The LinxalMatrix trait, defined on two-dimensional ndarray arrays, contains most of the computational funcationality in linxal.

#[macro_use]
extern crate linxal;
extern crate ndarray;

use linxal::types::{c32, LinxalMatrix};
use ndarray::{arr1, arr2};

fn main() {
    let m = arr2(&[[1.0f32, 2.0],
                   [-2.0, 1.0]]);

    let r = m.eigenvalues();
    assert!(r.is_ok());

    let r = r.unwrap();
    let true_evs = arr1(&[c32::new(1.0, 2.0), c32::new(1.0, -2.0)]);
    assert_eq_within_tol!(true_evs, r, 0.01);

    let b = arr1(&[-1.0, 1.0]);
    let x = m.solve_linear(&b).unwrap();
    let true_x = arr1(&[-0.6, -0.2]);
    assert_eq_within_tol!(x, true_x, 0.0001);
}

Most functionality is implemented in terms of specific traits defined on scalars, representing computational routines. These traits typically have a compute function, and variants, which performs the describe behavior.

For instance, the Eigen trait, implemented for single- and double-precision real and complex-valued scalars, allows one to compute eigenvalues and eigenvectors of square matrices with that type of scalar as elements. The above example can be implemented in terms of individual computational routines, as follows:

#[macro_use]
extern crate linxal;
extern crate ndarray;

use linxal::eigenvalues::{Eigen};
use linxal::solve_linear::{SolveLinear};
use linxal::types::{c32, LinxalScalar};
use ndarray::{arr1, arr2};

fn main() {
    let m = arr2(&[[1.0f32, 2.0],
                   [-2.0, 1.0]]);

    let r = Eigen::compute(&m, false, false);
    assert!(r.is_ok());

    let r = r.unwrap();
    let true_evs = arr1(&[c32::new(1.0, 2.0), c32::new(1.0, -2.0)]);
    assert_eq_within_tol!(true_evs, r.values, 0.01);

    let b = arr1(&[-1.0, 1.0]);
    let x = SolveLinear::compute(&m, &b).unwrap();
    let true_x = arr1(&[-0.6, -0.2]);
    assert_eq_within_tol!(x, true_x, 0.0001);
}

Details

Prelude

In practice, you can use the prelude to gain access to the most common features, rather than having to include computational traits individually.

For instance, the previous example's uses could be replaced by:

use linxal::prelude::*;

For reference, all tests and examples will include the specific required traits, but this precision is rarely necessary.

Symmetric Algorithms

Some traits and algorithms are designed only to work on symmetric or Hermititan matrices. Throught the library, 'Sym' or 'Symmetric' refers simply to symmetric matrices for real-valued matrices and Hermititan matrices for complex-valued matrices.

Symmetric algorithms typically take a (Symmetric) enum argument. Symmetric::Upper indicates that the values of the matrix are stored in the upper-triangular portion of the matrix. Symmetric::Lower corresponds to the lower portion. For algorithms that take this argument, only that portion is read. So, for example:

#[macro_use]
extern crate linxal;
extern crate ndarray;

use ndarray::{arr1, arr2};
use linxal::types::{Symmetric};
use linxal::eigenvalues::{SymEigen};

fn main() {
    // `upper_only` is not symmetric, but the portion below the diagonal is  never read.

* What this exercise asks:
1. Answer these about the linxal text, each in a few words:
(a) Which trait holds most of the computational functionality in linxal?
(b) What single use line can replace the individual trait imports?
(c) What does Symmetric::Upper indicate?
2. Rewrite the paragraph of the linxal text that begins "Symmetric algorithms typically take" as a short bulleted list that keeps its main facts.
The data here comes from a separate source, not from the linxal text.

* Saved data entries:
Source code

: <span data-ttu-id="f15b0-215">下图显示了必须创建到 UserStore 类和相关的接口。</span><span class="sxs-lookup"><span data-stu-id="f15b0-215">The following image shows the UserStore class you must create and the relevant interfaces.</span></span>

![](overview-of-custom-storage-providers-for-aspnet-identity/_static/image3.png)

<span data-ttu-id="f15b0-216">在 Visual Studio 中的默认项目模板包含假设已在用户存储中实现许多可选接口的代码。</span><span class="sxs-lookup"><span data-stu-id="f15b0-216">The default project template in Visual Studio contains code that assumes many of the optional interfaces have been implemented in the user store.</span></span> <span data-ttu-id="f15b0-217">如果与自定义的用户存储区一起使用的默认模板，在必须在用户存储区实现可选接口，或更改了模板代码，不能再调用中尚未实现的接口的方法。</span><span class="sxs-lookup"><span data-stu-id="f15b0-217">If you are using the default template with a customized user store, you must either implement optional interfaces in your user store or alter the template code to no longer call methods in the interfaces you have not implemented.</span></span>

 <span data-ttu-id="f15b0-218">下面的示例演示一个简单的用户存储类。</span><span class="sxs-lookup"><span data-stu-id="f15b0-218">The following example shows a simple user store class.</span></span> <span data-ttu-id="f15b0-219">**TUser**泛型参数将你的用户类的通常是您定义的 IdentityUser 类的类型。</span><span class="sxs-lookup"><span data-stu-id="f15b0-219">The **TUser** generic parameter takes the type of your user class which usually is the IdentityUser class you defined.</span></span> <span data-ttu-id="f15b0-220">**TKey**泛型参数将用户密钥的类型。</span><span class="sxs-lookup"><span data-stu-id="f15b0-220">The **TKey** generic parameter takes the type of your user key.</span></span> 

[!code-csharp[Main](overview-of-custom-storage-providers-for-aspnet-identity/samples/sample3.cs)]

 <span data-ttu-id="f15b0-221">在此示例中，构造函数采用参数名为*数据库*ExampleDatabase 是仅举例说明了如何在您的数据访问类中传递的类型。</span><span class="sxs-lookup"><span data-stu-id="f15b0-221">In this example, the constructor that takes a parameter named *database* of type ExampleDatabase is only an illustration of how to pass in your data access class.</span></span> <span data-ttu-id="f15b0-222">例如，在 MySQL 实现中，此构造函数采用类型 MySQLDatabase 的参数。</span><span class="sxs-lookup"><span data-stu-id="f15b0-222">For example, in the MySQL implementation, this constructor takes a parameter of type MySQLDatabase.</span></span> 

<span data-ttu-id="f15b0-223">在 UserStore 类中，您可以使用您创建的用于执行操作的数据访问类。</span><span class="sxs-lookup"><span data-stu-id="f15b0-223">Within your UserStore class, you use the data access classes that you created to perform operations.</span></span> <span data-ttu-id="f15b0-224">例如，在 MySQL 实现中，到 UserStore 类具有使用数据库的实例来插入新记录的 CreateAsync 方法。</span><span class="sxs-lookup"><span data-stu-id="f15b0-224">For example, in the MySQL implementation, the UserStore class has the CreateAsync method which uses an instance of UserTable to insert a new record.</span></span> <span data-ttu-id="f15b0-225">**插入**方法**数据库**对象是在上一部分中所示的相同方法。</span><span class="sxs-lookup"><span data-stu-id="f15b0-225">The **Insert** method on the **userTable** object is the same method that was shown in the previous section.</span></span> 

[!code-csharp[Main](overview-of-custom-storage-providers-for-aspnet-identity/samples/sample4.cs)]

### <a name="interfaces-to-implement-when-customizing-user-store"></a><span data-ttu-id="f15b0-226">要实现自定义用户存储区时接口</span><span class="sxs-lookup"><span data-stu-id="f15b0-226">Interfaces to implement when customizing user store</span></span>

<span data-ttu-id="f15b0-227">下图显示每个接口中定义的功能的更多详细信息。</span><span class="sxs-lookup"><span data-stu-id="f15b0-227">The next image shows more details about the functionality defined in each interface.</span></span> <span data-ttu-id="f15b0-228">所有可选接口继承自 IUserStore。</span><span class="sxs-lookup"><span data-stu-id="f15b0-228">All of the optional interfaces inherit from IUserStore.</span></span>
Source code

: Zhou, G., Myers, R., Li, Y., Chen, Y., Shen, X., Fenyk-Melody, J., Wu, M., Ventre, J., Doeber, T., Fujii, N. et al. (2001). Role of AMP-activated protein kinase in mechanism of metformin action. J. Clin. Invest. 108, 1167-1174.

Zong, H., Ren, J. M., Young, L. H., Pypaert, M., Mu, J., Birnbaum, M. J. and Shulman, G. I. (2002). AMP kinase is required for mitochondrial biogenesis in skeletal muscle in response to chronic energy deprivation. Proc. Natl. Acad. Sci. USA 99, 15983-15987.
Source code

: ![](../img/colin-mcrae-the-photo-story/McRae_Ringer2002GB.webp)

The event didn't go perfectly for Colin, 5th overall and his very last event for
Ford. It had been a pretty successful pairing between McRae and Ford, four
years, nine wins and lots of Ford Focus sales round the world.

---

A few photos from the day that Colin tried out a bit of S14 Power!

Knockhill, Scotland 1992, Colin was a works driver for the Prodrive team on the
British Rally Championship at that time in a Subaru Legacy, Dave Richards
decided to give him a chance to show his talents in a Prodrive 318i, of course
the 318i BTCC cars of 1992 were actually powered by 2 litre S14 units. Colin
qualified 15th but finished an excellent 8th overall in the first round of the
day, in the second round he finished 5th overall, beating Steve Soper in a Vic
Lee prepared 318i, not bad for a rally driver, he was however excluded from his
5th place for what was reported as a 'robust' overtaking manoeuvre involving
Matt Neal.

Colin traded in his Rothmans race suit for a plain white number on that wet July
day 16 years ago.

* Responses in order:
1.
(a) The LinxalMatrix trait.
(b) use linxal::prelude::*;
(c) That the matrix values are stored in its upper-triangular portion.

2.
- Symmetric algorithms typically take a Symmetric enum argument.
- Symmetric::Upper means the matrix values are stored in the upper-triangular portion.
- Symmetric::Lower means they are stored in the lower portion.
- These algorithms read only the indicated portion.